Depuis mars 2022, l’association @Changer de Cap demande que la CNAF rende publique les modalités de calcul et les données qu’elle utilise, comme l’y oblige la loi. Que les citoyens puissent avoir accès à leur score. Que les contrôles aléatoires remplacent les contrôles ciblés. Ces contrôles automatisés attaquent plus particulièrement ceux qui ont des ressources (et donc des situations) fragiles et discontinues. Le moindre changement de ressources déclenche un contrôle, pointe l’association qui dénonce le surciblage des plus précaires. A la suite du rapport du Défenseur des droits, le rapport de la petite association Changer de cap pointe de nombreuses atteintes aux droits : notifications qui ne mentionnent ni faits, ni droits, ni recours ; communication des informations rendue impossible dans les délais… “Dans les 3/4 des cas observés, cela entraîne une suspension totale de tous les droits, et pas seulement de la prestation contrôlée.” Et dans la plupart des cas, les contrôles sont découverts a posteriori par les usagers, du fait du non versement de l’allocation à date ! Les pratiques de recouvrement automatisées ignorent l’obligation légale du reste à vivre et procèdent le plus souvent par compensation entre les aides, sans fournir d’explications sur les variations de versements. Plus grave encore, dans la logique de la CAF, “l’erreur et les oublis non intentionnels sont assimilés à une fraude”, et ce malgré la complexité des règles et ce alors que la fraude ne devrait caractériser que les fraudes intentionnelles ! A ce jour, la CAF n’a répondu a aucune des demandes légitimes que pose l’association.

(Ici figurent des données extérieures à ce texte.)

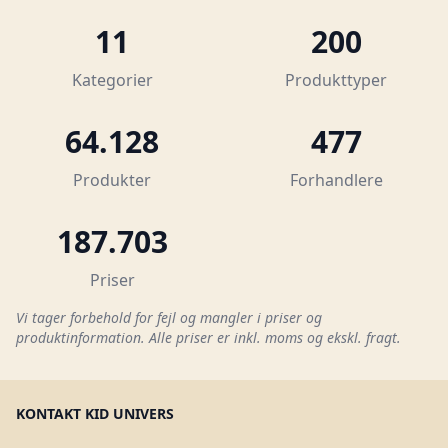
11
200
Kategorier
Produkttyper
64.128
477
Produkter
Forhandlere
187.703
Priser
Vi tager forbehold for fejl og mangler i priser og
produktinformation. Alle priser er inkl. moms og ekskl. fragt.
KONTAKT KID UNIVERS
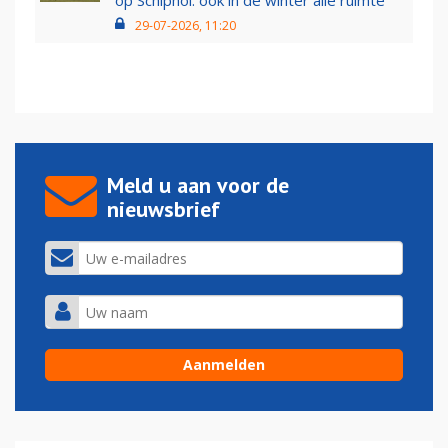
op Schiphol: ook in de winter alle ruimte
29-07-2026, 11:20
Meld u aan voor de
nieuwsbrief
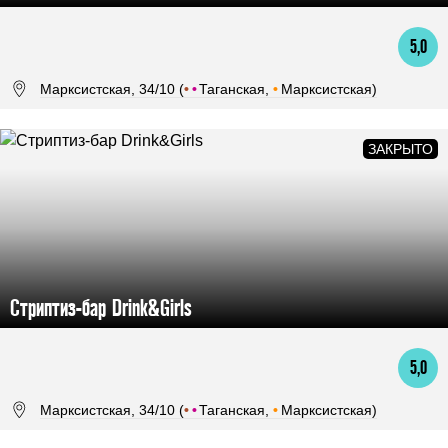
5,0
Марксистская, 34/10 (
•
•
Таганская,
•
Марксистская)
Стриптиз-бар Drink&Girls
5,0
Марксистская, 34/10 (
•
•
Таганская,
•
Марксистская)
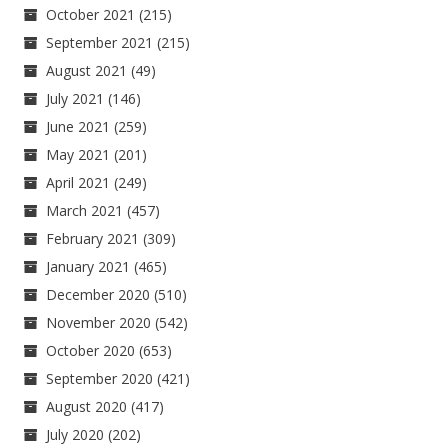
October 2021
(215)
September 2021
(215)
August 2021
(49)
July 2021
(146)
June 2021
(259)
May 2021
(201)
April 2021
(249)
March 2021
(457)
February 2021
(309)
January 2021
(465)
December 2020
(510)
November 2020
(542)
October 2020
(653)
September 2020
(421)
August 2020
(417)
July 2020
(202)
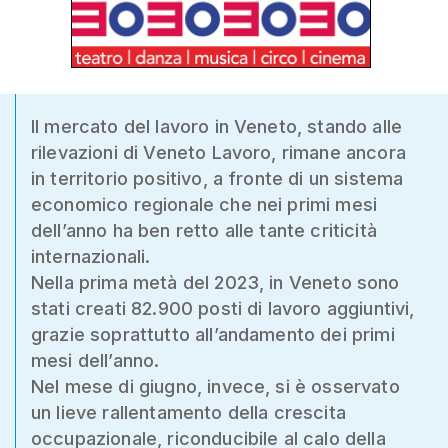
Il mercato del lavoro in Veneto, stando alle
rilevazioni di Veneto Lavoro, rimane ancora
in territorio positivo, a fronte di un sistema
economico regionale che nei primi mesi
dell’anno ha ben retto alle tante criticità
internazionali.
Nella prima metà del 2023, in Veneto sono
stati creati 82.900 posti di lavoro aggiuntivi,
grazie soprattutto all’andamento dei primi
mesi dell’anno.
Nel mese di giugno, invece, si è osservato
un lieve rallentamento della crescita
occupazionale, riconducibile al calo della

L’utilisation du numérique pour le contrôle social est une réalité et derrière les systèmes de calcul de droits, on voit bien qu’une logique, qu’une orientation politique, idéologique est à l’œuvre : limiter l’accès aux droits des bénéficiaires. Cette logique austéritaire est à l’oeuvre dans nombre d’autres systèmes publics à destination d’autres publics. Elle est par exemple à l’oeuvre dans les systèmes de contrôles de pratiques des soignants, par exemple à l’hôpital, dans la demande de codage des actes médicaux qui vise à mesurer les actes effectués par les praticiens sur les patients. Elle est à l’oeuvre également dans les crèches. La prestation de service unique (PSU) (initiée en 2002 et profondément réformée en 2014) est une aide au fonctionnement versée par la CAF aux gestionnaires d’établissements d’accueil du jeune enfant (Eaje). Ces versements sont liés non pas au nombre d’enfants accueillis, mais au taux de remplissage. Avant 2014, la CAF remboursait les crèches en fonction des heures facturées aux parents. Depuis, elle utilise un ratio heures de présence et heures facturées qui complique la gestion des établissements en rendant les plannings compliqués, favorise le sur-booking et donc la surcharge des personnels, voire conduit à réduire les amplitudes horaires pour limiter les heures creuses, mal remboursées, empêchant les structures de s’adapter aux besoins des familles. Là encore plusieurs actions ont été initiées – comme en 2017, celle du collectif “Nos crèches ne sont pas des dépose-minute”, mais sans que la CAF n’assouplisse ou ne revienne sur sa politique.
Ces exemples – parmi d’innombrables – soulignent l’importance des modes de calculs, leurs impacts directs sur la société. Les changements sociaux désormais sont liés à la modification incessante des règles de calculs, qui ne sont pas neutres, mais bien ajustés à des politiques. Le problème, c’est la dissociation croissante des calculs de leurs impacts. Nous sommes confrontés à des politiques économiques qui s’implémentent dans des logiciels, sans évaluations aucune de leurs effets ou niant leurs effets désastreux ou collatéraux par pure logique idéologique, comme le dénonçaient très clairement les journalistes économiques de Médiapart, Romaric Godin et Mathias Thépot, qui montraient combien l’évaluation des réformes avait partout été abandonné, alors qu’elles doivent normalement évaluer leurs impacts avant d’être adoptées et après leur adoption.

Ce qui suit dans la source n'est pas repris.